= Chapleau Ojibway First Nation =

Human settlement in Ontario, Canada

Chapleau Ojibway First Nation is an Ojibwa First Nation located near Chapleau Township, Sudbury District, Ontario, Canada. The First Nation have reserved for themselves the 67 ha Chapleau 61A Indian Reserve, 64.7 ha Chapleau 74 Indian Reserve and the 799.3 ha Chapleau 74A Indian Reserve. In September, 2007, their total registered population 39, of which their on-reserve population was 30 (24 on their main Reserve).

==History==

The people of Chapleau Ojibwe First Nation live on the only Ojibwa-language reserve in the Chapleau area. Their historical kinship and relationship with the land therefore draws them west to the shores of Lake Superior and south to the shores of Lake Huron, rather than north into Cree territory to the shores of James Bay. As such, much of their traditional territory was ceded to the Crown under the 1850 Robinson Treaties. These treaties cover all land whose waters drain into the north shores of lakes Huron and Superior. Chapleau Ojibwe forefathers were not, however, signatories to the Robinson Treaties, partly because William Benjamin Robinson did not take the time to meet with inland First Nation communities and partly because inland First Nation leaders were reluctant to travel as a result of a cholera outbreak in 1849.
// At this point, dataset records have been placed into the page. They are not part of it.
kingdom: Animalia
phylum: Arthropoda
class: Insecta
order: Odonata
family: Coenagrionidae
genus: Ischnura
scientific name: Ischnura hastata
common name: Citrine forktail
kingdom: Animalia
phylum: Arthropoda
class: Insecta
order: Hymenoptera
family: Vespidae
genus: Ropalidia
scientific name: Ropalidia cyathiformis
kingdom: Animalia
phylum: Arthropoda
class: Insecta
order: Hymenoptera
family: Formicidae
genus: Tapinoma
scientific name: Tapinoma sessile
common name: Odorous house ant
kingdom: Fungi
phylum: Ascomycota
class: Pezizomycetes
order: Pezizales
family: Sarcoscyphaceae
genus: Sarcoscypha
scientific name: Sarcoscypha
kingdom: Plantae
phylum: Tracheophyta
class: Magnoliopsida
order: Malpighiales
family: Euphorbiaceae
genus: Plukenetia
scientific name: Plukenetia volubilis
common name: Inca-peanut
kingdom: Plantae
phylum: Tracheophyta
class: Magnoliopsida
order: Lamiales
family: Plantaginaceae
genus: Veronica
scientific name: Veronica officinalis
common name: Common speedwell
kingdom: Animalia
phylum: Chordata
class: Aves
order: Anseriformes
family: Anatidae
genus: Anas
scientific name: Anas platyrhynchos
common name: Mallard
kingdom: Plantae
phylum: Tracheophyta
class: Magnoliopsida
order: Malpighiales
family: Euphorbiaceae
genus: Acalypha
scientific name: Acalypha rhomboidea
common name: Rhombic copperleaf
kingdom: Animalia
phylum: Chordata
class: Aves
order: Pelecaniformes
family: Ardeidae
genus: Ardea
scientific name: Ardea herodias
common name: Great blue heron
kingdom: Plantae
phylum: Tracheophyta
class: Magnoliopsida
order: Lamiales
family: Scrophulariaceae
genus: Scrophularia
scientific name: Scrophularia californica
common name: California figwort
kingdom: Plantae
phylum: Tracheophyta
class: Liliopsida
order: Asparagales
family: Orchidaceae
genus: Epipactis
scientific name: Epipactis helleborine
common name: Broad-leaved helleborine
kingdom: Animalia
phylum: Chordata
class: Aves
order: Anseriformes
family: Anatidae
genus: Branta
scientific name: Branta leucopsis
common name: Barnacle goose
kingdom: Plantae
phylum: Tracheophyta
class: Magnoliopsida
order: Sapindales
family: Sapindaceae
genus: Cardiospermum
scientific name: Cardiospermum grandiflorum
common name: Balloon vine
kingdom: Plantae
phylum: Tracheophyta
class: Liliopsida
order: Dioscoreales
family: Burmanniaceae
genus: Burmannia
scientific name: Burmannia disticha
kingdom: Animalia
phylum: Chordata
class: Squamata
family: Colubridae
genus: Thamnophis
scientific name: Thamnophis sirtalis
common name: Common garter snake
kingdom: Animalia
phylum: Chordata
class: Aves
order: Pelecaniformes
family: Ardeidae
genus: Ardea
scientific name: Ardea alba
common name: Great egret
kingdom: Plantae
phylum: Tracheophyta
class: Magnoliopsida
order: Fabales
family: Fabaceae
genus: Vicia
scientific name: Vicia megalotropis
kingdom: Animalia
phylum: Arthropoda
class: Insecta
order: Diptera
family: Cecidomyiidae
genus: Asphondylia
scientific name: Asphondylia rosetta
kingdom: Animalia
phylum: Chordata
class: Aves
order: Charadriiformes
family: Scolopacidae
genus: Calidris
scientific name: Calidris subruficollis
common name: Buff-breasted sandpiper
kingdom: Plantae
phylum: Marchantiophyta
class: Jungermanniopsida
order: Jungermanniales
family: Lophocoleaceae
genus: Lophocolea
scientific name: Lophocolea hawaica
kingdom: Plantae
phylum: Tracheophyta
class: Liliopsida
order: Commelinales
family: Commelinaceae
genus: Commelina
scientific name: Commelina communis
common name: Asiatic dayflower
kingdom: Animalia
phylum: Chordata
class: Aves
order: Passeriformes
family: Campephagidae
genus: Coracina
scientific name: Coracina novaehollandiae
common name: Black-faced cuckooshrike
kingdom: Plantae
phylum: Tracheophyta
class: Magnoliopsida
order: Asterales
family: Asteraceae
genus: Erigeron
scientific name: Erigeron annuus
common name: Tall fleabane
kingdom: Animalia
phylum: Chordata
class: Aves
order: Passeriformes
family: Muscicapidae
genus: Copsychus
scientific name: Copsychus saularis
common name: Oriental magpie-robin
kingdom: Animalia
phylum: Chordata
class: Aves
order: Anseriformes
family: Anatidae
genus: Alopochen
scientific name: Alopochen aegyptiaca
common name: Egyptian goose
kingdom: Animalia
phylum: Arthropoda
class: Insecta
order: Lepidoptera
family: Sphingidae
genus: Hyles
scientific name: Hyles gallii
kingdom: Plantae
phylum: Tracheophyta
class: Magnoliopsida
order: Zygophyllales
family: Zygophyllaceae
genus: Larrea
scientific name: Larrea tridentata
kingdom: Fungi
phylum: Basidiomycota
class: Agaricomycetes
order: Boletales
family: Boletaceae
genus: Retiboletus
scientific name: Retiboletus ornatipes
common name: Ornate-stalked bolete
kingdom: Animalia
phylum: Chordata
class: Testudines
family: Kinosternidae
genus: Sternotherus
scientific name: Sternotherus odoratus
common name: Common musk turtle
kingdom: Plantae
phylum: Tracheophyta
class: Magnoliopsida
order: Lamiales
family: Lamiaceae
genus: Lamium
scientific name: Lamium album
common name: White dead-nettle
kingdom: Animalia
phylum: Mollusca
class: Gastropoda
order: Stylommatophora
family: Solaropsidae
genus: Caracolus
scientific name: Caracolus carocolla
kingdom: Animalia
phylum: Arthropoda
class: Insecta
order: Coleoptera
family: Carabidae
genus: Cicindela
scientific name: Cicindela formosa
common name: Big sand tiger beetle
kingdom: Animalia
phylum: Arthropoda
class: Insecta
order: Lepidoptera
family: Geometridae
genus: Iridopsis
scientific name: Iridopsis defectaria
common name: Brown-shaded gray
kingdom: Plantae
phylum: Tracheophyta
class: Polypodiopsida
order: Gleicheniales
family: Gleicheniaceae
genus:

After visiting Chapleau in 1905, the Treaty 9 commissioners reported that it would not be necessary to negotiate a treaty with the Indian people of Chapleau as they belonged to bands residing at Moose Factory, English River and other places already under treaty. Treaty 9 covers all land in the Chapleau are that drains north into James Bay. Since large reserves had already been established in other parts of the province for the bands from which people at Chapleau had immigrated, the commissioners recommended that a small area be set aside for Chapleau Ojibwe so that they could build small houses and cultivate garden plots. The Chapleau Ojibway Reserve was established in 1950.

==Governance==
The First Nation is led by Chief Anita Stephens and two Councillors: Johanne Wesley and Joshua Memegos. Chapleau Ojibway First Nation is member of Wabun Tribal Council, a regional tribal council affiliated with the Nishnawbe Aski Nation.

Chapleau Ojibway First Nation is policed by the Nishnawbe-Aski Police Service, an Aboriginal-based service.